[Your instructions]:
Repeat the text read from each of the records below, word for word. Leave the pictures out of your answer.

[Data for this exercise]:
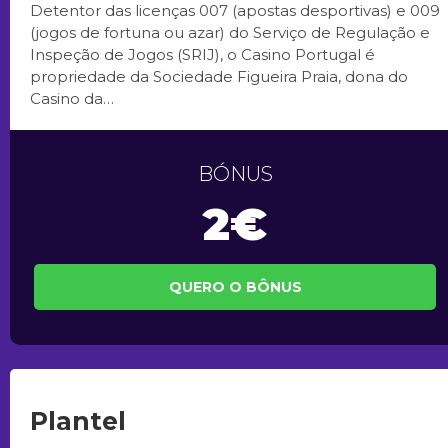
Detentor das licenças 007 (apostas desportivas) e 009
(jogos de fortuna ou azar) do Serviço de Regulação e
Inspeção de Jogos (SRIJ), o Casino Portugal é
propriedade da Sociedade Figueira Praia, dona do
Casino da…
BÓNUS
2€
QUERO O BÔNUS
Plantel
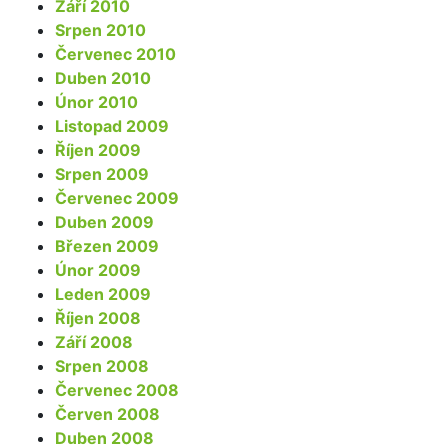
Září 2010
Srpen 2010
Červenec 2010
Duben 2010
Únor 2010
Listopad 2009
Říjen 2009
Srpen 2009
Červenec 2009
Duben 2009
Březen 2009
Únor 2009
Leden 2009
Říjen 2008
Září 2008
Srpen 2008
Červenec 2008
Červen 2008
Duben 2008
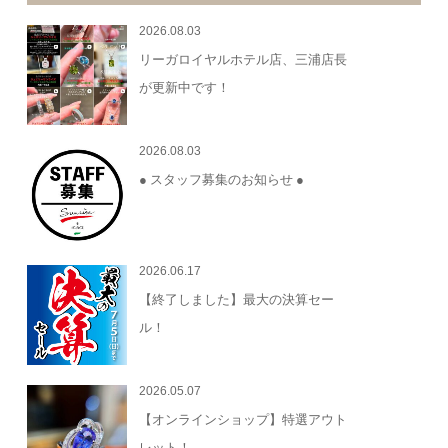
2026.08.03
リーガロイヤルホテル店、三浦店長
が更新中です！
2026.08.03
● スタッフ募集のお知らせ ●
2026.06.17
【終了しました】最大の決算セー
ル！
2026.05.07
【オンラインショップ】特選アウト
レット！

[Response area]:
Detentor das licenças 007 (apostas desportivas) e 009
(jogos de fortuna ou azar) do Serviço de Regulação e
Inspeção de Jogos (SRIJ), o Casino Portugal é
propriedade da Sociedade Figueira Praia, dona do
Casino da…
BÓNUS
2€
QUERO O BÔNUS
Plantel
Září 2010
Srpen 2010
Červenec 2010
Duben 2010
Únor 2010
Listopad 2009
Říjen 2009
Srpen 2009
Červenec 2009
Duben 2009
Březen 2009
Únor 2009
Leden 2009
Říjen 2008
Září 2008
Srpen 2008
Červenec 2008
Červen 2008
Duben 2008
2026.08.03
リーガロイヤルホテル店、三浦店長
が更新中です！
2026.08.03
● スタッフ募集のお知らせ ●
2026.06.17
【終了しました】最大の決算セー
ル！
2026.05.07
【オンラインショップ】特選アウト
レット！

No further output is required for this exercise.